UK Alternative Lender ThinCats Secures $135M

Investments

ThinCats, an alternative lender based in the U.K., has secured up to 100 million pounds ($135 million) in additional funding for small- to medium-sized businesses (SMBs) through an extension of its partnership with Insight Investment.

The company announced the new funding on its website Monday (Feb. 7), saying it was a continuation of earlier participation from Insight, which has been working with ThinCats since 2018. Insight Investment’s managed funds are part of a panel of senior investors — Barclays and Citi among them — deployed alongside ThinCats’ capital.

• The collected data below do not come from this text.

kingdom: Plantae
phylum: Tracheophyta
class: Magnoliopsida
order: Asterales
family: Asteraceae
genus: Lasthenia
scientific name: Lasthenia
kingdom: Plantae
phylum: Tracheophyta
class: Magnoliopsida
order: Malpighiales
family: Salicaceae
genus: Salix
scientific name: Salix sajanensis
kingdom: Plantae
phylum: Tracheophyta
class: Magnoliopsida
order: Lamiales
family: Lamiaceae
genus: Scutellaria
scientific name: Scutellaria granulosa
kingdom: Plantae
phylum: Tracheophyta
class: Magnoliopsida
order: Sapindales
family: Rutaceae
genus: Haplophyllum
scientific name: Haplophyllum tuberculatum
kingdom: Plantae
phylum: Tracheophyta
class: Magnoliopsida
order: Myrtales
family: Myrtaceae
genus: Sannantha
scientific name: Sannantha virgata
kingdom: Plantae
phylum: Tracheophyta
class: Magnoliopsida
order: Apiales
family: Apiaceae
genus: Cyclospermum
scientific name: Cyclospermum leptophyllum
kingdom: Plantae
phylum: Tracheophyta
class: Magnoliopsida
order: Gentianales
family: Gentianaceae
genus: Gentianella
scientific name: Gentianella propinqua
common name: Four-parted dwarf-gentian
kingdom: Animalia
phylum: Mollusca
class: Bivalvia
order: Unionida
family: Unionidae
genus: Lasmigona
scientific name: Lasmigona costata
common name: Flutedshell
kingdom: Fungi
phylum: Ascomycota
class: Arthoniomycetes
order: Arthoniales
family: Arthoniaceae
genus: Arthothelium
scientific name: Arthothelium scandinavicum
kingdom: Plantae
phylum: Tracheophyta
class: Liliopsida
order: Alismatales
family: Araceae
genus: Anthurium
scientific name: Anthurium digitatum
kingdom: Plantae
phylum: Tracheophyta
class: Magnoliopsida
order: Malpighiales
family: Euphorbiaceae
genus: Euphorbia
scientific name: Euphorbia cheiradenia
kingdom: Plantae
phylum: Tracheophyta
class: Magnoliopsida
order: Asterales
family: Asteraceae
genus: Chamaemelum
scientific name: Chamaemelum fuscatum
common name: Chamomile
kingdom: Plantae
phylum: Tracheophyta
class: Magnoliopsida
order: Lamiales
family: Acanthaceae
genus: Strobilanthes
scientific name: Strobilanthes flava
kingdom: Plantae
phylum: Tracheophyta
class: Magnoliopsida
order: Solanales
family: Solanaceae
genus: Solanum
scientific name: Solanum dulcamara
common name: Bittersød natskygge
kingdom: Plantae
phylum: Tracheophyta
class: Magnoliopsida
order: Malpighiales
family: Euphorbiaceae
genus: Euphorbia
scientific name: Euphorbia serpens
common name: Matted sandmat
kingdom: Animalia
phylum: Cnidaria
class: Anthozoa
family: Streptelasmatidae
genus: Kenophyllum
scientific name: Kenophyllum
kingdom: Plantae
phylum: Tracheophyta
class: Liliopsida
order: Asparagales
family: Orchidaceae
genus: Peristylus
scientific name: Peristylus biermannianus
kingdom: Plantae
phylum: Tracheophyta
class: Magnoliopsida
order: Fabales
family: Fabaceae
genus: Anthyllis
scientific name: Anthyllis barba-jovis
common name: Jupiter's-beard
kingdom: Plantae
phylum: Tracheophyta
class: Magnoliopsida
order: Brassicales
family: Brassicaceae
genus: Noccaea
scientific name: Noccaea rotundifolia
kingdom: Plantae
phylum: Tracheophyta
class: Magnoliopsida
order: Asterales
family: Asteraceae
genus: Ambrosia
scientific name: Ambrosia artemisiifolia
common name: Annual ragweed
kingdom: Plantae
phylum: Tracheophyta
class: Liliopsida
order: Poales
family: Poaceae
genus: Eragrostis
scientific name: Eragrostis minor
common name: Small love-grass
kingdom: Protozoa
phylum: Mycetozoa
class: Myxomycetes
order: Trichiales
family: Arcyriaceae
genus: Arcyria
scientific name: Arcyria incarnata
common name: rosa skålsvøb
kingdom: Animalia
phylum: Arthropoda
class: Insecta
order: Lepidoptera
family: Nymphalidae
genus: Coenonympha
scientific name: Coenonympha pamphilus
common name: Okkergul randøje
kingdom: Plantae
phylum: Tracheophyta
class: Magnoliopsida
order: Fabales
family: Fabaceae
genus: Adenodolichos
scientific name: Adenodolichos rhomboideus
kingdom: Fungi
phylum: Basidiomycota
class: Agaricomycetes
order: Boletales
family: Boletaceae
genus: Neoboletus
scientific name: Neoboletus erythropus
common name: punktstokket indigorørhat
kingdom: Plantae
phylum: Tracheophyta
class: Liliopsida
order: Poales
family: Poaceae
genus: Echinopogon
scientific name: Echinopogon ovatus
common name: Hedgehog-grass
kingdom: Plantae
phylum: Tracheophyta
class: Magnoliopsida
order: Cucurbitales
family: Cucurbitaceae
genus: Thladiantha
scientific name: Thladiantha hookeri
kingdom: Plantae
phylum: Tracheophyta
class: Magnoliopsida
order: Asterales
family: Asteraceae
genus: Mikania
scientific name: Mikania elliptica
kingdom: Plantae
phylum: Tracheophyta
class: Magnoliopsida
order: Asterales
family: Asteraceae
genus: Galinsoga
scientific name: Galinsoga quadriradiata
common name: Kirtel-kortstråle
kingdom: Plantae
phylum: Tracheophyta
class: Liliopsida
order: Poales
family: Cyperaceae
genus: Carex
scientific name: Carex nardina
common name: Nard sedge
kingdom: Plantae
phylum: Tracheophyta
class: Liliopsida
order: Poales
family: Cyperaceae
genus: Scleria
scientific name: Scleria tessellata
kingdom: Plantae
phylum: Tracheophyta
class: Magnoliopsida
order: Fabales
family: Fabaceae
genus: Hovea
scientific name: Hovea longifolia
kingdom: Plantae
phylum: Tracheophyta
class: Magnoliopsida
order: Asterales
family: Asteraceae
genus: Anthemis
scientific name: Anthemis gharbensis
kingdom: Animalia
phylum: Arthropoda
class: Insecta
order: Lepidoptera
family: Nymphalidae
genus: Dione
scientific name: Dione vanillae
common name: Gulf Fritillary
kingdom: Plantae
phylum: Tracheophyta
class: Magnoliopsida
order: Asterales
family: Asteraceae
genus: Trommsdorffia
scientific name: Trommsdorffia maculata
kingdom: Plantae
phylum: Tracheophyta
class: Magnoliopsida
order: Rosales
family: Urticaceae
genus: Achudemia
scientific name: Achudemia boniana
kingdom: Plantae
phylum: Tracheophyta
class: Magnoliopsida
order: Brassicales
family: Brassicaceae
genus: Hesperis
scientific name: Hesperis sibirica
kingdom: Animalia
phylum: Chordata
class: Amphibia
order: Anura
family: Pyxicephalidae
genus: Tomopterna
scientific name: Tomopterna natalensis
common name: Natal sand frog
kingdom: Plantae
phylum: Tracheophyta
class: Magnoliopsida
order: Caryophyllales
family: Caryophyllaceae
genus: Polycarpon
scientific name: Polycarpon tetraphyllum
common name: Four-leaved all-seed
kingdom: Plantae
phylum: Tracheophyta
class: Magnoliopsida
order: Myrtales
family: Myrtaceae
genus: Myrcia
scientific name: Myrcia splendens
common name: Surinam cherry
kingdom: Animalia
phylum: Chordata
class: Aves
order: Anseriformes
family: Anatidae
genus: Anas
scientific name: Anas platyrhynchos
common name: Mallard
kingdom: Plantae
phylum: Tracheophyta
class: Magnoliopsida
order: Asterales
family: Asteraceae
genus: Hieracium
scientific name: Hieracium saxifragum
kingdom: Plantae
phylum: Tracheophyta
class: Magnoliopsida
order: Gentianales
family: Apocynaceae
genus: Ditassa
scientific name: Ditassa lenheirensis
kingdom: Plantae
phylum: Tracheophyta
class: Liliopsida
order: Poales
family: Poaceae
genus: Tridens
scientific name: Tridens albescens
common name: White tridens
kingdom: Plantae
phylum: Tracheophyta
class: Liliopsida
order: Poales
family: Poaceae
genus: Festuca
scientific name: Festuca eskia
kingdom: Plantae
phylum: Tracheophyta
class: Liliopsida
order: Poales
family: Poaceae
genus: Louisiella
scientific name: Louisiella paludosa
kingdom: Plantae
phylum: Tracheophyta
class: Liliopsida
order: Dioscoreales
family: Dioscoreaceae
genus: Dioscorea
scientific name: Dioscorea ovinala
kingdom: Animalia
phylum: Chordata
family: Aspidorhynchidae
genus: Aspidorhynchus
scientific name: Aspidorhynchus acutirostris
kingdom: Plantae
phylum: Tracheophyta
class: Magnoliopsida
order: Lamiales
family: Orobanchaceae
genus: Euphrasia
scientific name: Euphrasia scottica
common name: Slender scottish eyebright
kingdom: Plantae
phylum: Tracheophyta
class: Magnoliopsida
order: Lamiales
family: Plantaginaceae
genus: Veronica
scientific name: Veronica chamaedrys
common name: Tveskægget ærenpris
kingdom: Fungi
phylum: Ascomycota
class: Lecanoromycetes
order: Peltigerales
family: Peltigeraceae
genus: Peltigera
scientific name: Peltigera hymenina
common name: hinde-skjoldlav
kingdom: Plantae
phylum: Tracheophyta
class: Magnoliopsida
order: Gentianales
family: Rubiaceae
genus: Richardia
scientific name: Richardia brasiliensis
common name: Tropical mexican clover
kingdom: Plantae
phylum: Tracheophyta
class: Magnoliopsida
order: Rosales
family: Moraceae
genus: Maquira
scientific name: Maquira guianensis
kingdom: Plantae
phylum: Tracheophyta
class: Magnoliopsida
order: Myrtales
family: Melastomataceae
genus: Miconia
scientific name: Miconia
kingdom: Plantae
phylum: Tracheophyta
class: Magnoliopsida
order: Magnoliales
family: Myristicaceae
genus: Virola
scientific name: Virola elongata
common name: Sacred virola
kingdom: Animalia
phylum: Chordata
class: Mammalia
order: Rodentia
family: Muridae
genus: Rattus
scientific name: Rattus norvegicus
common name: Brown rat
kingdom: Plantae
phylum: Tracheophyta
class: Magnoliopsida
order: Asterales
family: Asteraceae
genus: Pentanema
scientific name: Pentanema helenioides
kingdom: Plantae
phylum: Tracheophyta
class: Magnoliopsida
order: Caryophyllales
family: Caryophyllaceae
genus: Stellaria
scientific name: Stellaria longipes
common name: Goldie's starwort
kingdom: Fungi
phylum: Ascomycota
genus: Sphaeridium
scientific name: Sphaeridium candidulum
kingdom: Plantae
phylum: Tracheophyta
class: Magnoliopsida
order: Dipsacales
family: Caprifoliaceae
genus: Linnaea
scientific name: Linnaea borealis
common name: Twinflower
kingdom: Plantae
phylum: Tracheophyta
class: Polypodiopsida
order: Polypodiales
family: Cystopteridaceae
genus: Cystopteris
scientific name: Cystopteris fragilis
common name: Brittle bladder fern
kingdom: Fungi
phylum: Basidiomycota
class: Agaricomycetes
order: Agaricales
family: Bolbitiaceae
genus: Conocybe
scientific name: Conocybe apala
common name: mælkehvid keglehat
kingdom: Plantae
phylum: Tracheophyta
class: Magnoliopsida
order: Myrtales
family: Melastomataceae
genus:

“Insight has partnered with ThinCats for more than three years and seen it grow from strength to strength,” Shaheer Guirguis, head of secured finance for Insight, said in the announcement.

“During this time, and despite the substantial economic impact caused by the Covid pandemic, our investment capital has continued to provide valuable support to U.K. SMEs while delivering good risk-adjusted returns to our investors,” Guirguis said.

ThinCats managing director Ravi Anand said the new investment will provide crucial support for mid-sized SMBs as they invest in strategies to grow in the wake of the pandemic.

“Adding this new investment to the existing capital of our investor panel, alongside our own funding, means we have 650 million pounds currently available to deploy in support of businesses across the U.K.,” Anand said.

Read more: UK Challenger Bank Helps SMBs Build Credit History and Access Loans

The investment comes at a time when 65% of new businesses in the U.K. are refused credit, which has led to a roughly 6-billion pound lending gap between SMB credit demand and available credit, according to research from U.K. challenger bank Cashplus.

Speaking to PYMNTS last month, CashPlus founder and CEO Rich Wagner said many traditional lenders are missing the opportunity to serve SMBs, based on the — faulty, he says — assumption that these businesses are only looking for large amounts of money.

“Startup entrepreneurs would be very happy with 500 pounds and then once we know that they can pay that 500 pounds, we’re very happy to offer them 1,000 pounds, 2,000 pounds, 5,000 pounds,” Wagner said, referring to their “low and grow” strategy of providing smaller loans until customers show their ability to pay back what they owe.